--- Document excerpt Enclosed Below ---

Creating schema is always the best option.
Smit Shah
@sshah90
Hello, I need to write some text on the Top of CSV File after writing df to CSV from Spark. I am pretty new to Scala and not able to find proper way to achieve that. Any suggestions ?
Benjamin White
@benmwhite
@sshah90 Why not just have a separate readme text file for that in the directory?
zhangpujing
@zhangpujing
spark先分区在排序使用哪个算子比较好
Spark first partition and then sort which operator is better
Sort each partition after partitioning
PhillHenry
@PhillHenry
@zhangpujing Interesting question and I'd say: always try it with realistic data as the shape of your data may change performance.
My guess is that the partitioning is not necessary. My question is: why do you think partitioning is necessary in the first place?
If you do experiment, could you please post your results back to the forum so we can all learn?

--- End of Enclosed Document excerpt ---

Activity –
Answer from the forum thread about Spark:
1. Which programming language does Smit Shah say they are new to?
2. What alternative does Benjamin White suggest to writing text at the top of the CSV file?
3. What kind of data does PhillHenry advise testing with?

--- Records Enclosed Below ---

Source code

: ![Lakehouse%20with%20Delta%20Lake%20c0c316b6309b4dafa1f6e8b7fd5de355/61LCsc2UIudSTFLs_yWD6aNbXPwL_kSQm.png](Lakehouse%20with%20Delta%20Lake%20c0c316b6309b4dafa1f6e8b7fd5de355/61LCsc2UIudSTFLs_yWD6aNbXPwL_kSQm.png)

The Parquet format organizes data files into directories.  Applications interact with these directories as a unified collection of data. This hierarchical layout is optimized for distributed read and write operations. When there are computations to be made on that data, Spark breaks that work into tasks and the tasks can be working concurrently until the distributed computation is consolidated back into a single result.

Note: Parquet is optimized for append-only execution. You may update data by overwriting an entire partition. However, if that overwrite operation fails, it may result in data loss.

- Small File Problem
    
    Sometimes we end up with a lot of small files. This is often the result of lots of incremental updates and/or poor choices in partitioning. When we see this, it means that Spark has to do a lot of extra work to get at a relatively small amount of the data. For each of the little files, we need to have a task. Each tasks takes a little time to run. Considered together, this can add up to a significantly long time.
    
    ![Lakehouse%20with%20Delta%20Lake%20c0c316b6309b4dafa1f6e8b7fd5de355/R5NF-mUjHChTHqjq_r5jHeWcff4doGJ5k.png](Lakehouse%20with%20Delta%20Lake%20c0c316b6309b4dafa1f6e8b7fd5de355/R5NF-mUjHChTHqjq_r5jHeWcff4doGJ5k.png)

--- End of Enclosed Records ---

Result of the task –
1. Scala.
2. A separate readme text file in the directory.
3. Realistic data.